Now we use the observation that no matter how small a circle is, one can always inscribe a square inside: $${\rm if \hspace{3pt}} q < \frac{\epsilon}{\sqrt{2}}, {\rm \hspace{3pt} then \hspace{3pt}} \{(x,y) \colon |x-a| < q, |y-b| < q \} \subset B((a,b), \epsilon) = \{(x,y) \colon ||(x,y)-(a,b)|| < \epsilon \}.$$

Also, for the converse, it suffices to consider the opposite situation. Expressed in other words, these two collections form two bases of the same topology on ${\bf R}^2$, see Introduction to point-set topology.

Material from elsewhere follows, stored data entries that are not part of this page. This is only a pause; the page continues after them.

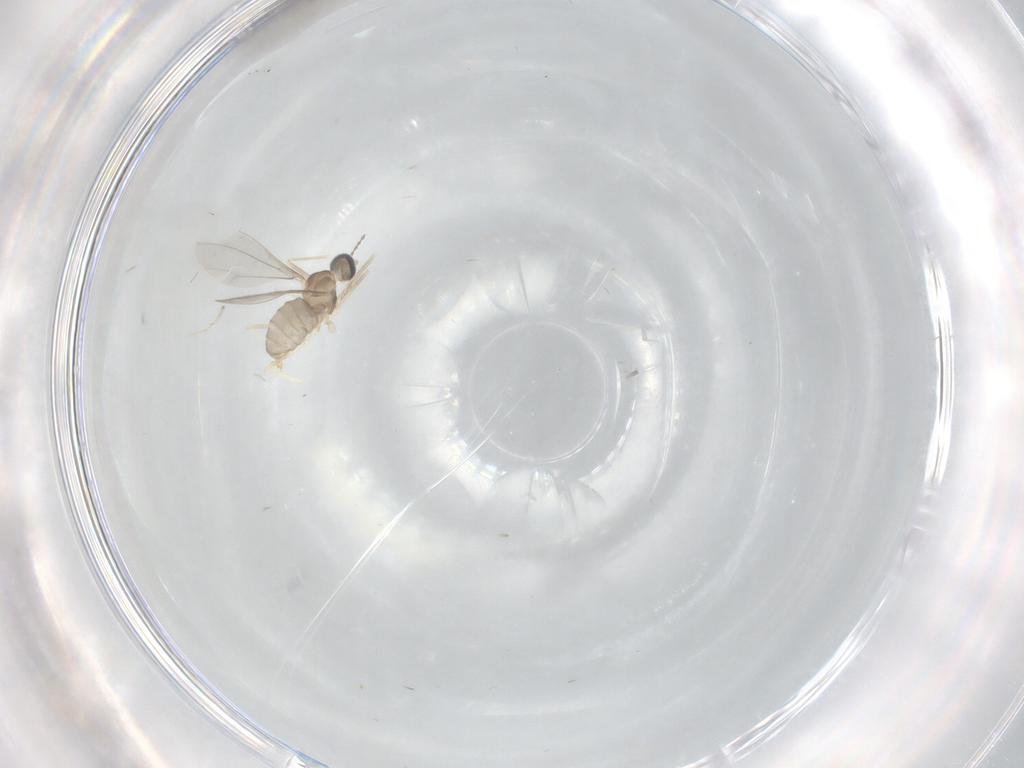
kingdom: Animalia
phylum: Arthropoda
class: Insecta
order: Diptera
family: Cecidomyiidae
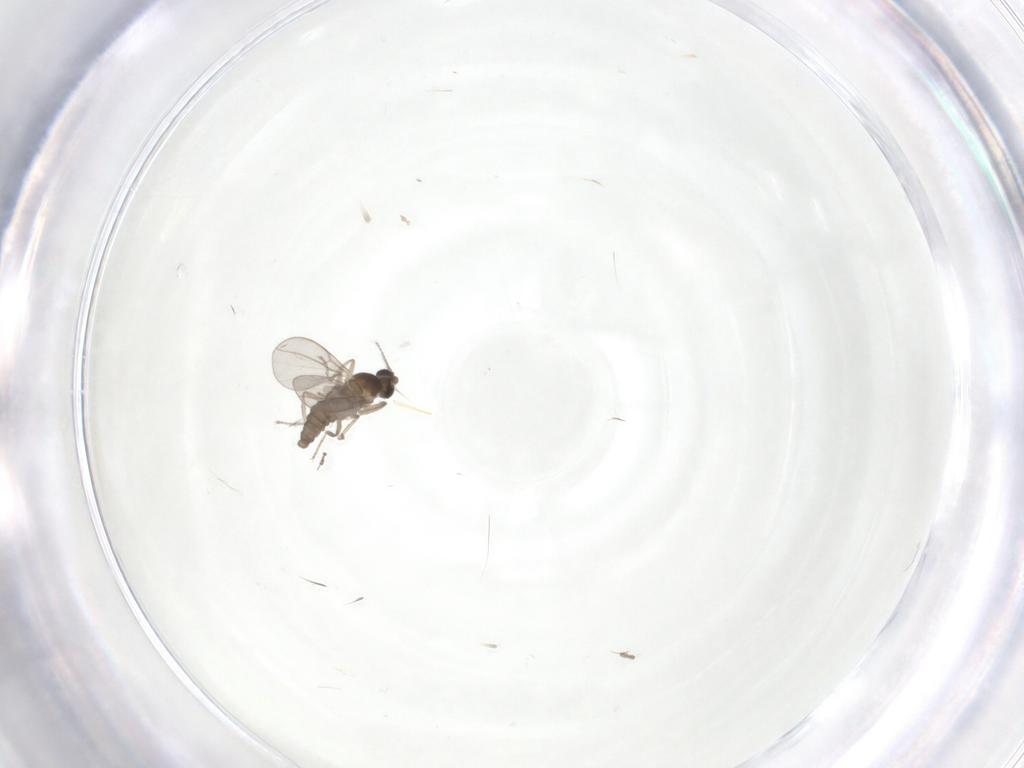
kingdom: Animalia
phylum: Arthropoda
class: Insecta
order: Diptera
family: Cecidomyiidae
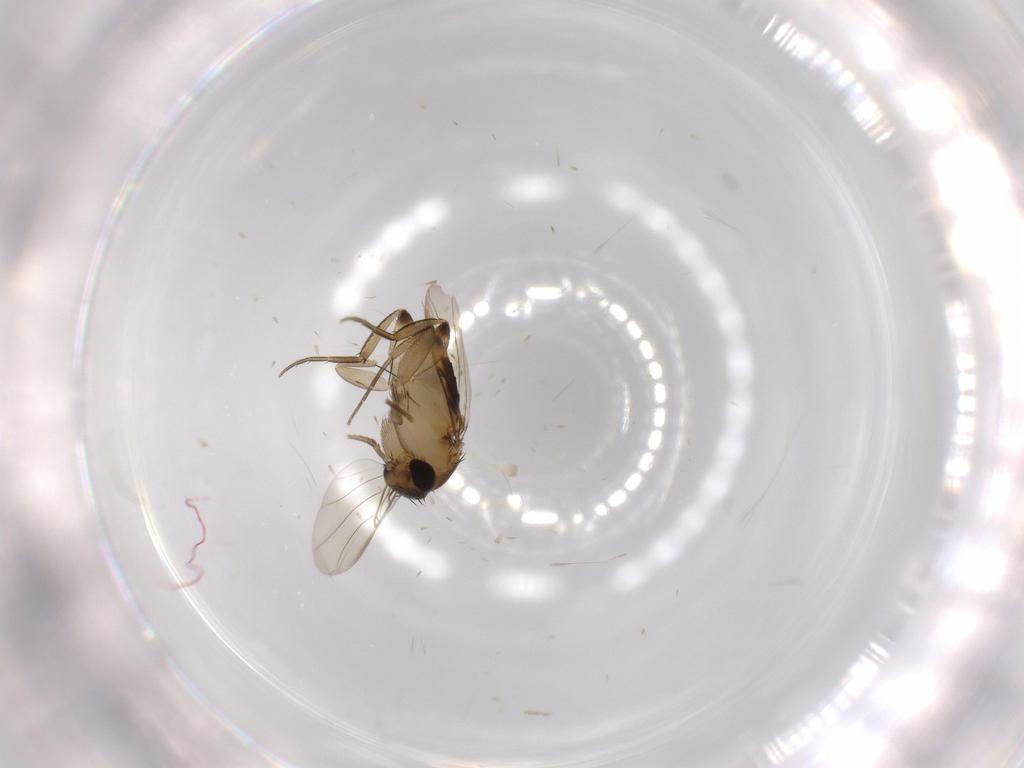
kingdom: Animalia
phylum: Arthropoda
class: Insecta
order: Diptera
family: Phoridae
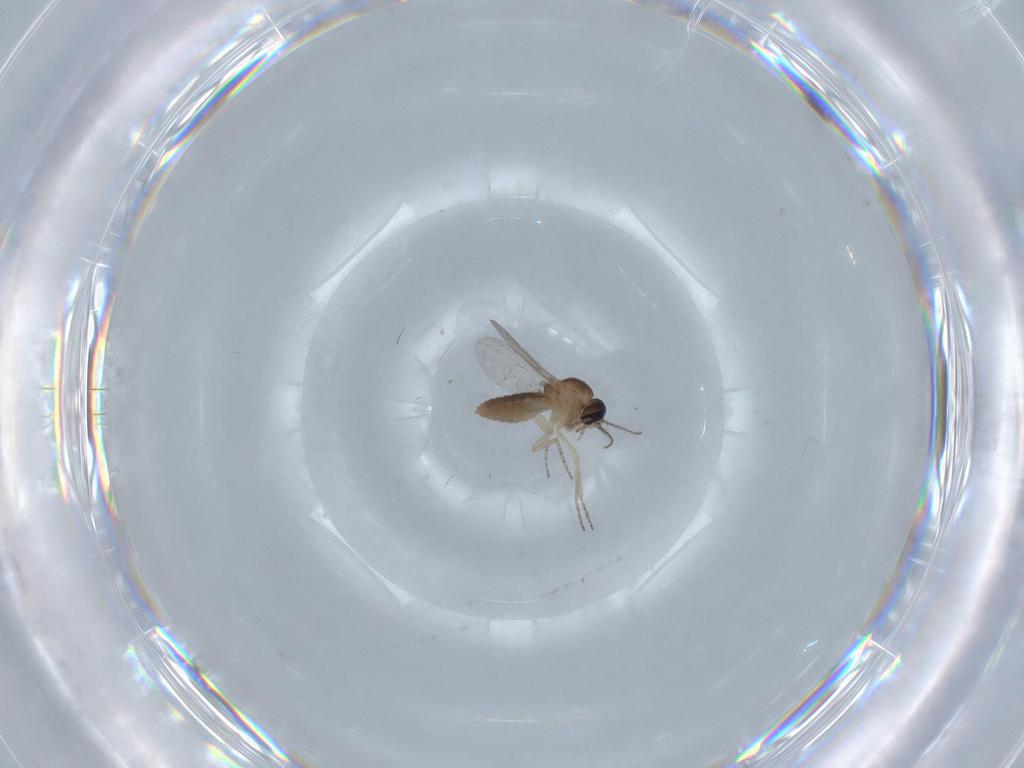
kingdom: Animalia
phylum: Arthropoda
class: Insecta
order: Diptera
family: Ceratopogonidae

Suppose a is a real number. Given $\epsilon >0$, we need to prove that there is $\delta >0$ such that $${\rm if \hspace{3pt}} |x - a| < \delta, {\rm \hspace{3pt} then \hspace{3pt}} || f(x) - f(a) || < \epsilon.$$

Suppose $f = (f_1, f_2)$. For $i=1,2$, since $f_i$ is continuous at $a$, there is $\delta_i$ such that $${\rm if \hspace{3pt}} |x - a| < \delta_i {\rm \hspace{3pt} then \hspace{3pt}} | f_i(x) - f_i(a) | < \epsilon' = \frac{\epsilon}{\sqrt{2}}.$$

Let $$\delta = {\rm min}\{ \delta_1, \delta_2 \}.$$ Then $${\rm if \hspace{3pt}} |x - a| < \delta {\rm then \hspace{3pt}} | f_i(x) - f_i(a) | < \epsilon' = \frac{\epsilon}{\sqrt{2}}.$$

As explained above, we need these inequalities to conclude that $$(f_1(x) - f_1(a))^2 + (f_2(x) - f_2(a))^2 < \epsilon^2.$$ The right-hand side is the square of the norm, hence $${\rm if \hspace{3pt}} |x - a| < \delta {\rm \hspace{3pt} then \hspace{3pt}} || f(x) - f(a) || < \epsilon.$$ $\blacksquare$